As we researched the topic, it soon became apparent that being on the strip itself wouldn't be all that much fun. Our campground is a twenty minute drive away, but getting out of the huge parking decks after midnight, sounded like the opportunity to wait and wait and wait. We thought about getting a hotel room for the night on the strip, but cost erased that thought immediately. The strip is closed to traffic starting at 5pm and the casinos lock their front doors stating at 11pm. Once you are on the strip, you are on the strip. Although it is not freezing cold here as it is in much of the country, with temperatures in the 40's, you might want to go inside to warm up a bit or use the restroom, but after 11pm, no way. You could wander around the street looking at other people wandering around the street, but no special entertainment was planned outside. And when midnight finally arrived the major casinos would launch their fireworks shows which were supposed to last only eight minutes. Waiting, waiting, waiting for eight minutes of wow didn't seem worth it. We made a different choice.

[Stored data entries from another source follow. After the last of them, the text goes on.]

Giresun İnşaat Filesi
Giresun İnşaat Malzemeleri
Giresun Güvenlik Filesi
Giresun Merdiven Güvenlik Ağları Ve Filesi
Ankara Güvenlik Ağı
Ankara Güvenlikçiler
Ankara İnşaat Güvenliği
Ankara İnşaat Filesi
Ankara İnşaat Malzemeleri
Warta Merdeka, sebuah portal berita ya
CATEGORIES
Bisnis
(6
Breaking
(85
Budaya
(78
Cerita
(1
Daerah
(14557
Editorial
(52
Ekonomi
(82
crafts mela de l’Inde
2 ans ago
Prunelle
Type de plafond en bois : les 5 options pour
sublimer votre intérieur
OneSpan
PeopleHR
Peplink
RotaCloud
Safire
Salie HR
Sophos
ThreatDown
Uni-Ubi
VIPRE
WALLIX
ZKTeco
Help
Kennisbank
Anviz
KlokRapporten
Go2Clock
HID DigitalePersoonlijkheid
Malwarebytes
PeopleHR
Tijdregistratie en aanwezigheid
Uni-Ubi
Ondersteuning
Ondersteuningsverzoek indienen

The original casino area in Las Vegas is downtown on Fremont Street. As the strip grew ever bigger and brighter, this area really suffered and deteriorated. To stimulate new interest a few blocks of Fremont were covered with an arch, which keeps out the elements and serves as a huge projection screen. Normally, you can just wander around there shopping, dining and casinoing. For New Year's Eve it became an enclosed venue for those over 21 only. We bought inexpensive wristbands and marveled that the entrance personnel were interested in seeing our ID's. A rule is a rule.

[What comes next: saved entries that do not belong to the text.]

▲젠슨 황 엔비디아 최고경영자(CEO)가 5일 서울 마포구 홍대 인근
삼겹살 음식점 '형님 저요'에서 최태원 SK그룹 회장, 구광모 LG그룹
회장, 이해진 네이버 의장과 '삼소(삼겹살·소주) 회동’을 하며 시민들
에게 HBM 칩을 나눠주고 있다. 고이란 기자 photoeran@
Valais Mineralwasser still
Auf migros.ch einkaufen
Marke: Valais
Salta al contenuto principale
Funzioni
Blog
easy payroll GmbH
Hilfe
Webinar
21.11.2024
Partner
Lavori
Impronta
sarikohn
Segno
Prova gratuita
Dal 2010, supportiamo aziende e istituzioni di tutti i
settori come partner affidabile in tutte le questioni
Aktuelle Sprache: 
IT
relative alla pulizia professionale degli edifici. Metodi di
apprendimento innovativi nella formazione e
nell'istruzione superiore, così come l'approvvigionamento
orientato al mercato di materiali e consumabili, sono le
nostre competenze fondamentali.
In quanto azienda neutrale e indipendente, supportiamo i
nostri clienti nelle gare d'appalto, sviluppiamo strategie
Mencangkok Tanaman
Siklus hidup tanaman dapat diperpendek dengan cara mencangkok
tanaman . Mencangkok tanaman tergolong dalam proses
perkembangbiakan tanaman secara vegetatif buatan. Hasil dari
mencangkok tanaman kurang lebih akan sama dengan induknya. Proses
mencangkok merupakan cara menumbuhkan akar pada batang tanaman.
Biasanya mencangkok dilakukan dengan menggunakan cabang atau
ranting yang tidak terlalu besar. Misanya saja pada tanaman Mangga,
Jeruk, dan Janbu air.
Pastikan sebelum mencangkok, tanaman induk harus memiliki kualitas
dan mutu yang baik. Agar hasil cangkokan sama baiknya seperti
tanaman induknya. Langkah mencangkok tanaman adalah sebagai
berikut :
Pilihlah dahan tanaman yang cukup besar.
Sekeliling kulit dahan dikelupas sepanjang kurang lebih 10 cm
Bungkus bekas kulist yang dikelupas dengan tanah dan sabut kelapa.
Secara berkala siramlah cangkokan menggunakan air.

We were outside and some revelers dressed for the weather (me) and others wore sparkly holiday garb with plenty of skin showing. Four different stages featured bands, dancing girls and a mural artist painting giant portraits while the speakers below him blared. Alcohol was readily available as well as all manner of NYE trinkets. Except for one women who yelled "f**k you" at her boyfriend and promptly fell down, people seemed to be managing their liquor consumption. At 10pm the overhead screen came alive with the view of Times Square and we watched those brave, frozen folks cheer for 2018. Every so often screaming people zoomed over our heads on zip lines, silhouetted by the light show on the overhead screen. At about 11pm it felt like we had seen it all and we headed back to our home away from home for a bottle of champagne and watched the fireworks from the Strip on TV. Because we really aren't camped far away, we could hear them and when we went outside those from the gigantic Stratosphere were easy to see. That tower is so tall, many of the fireworks were shot out horizontally. The show lasted eight minutes as predicted and it was over. Happy 2018!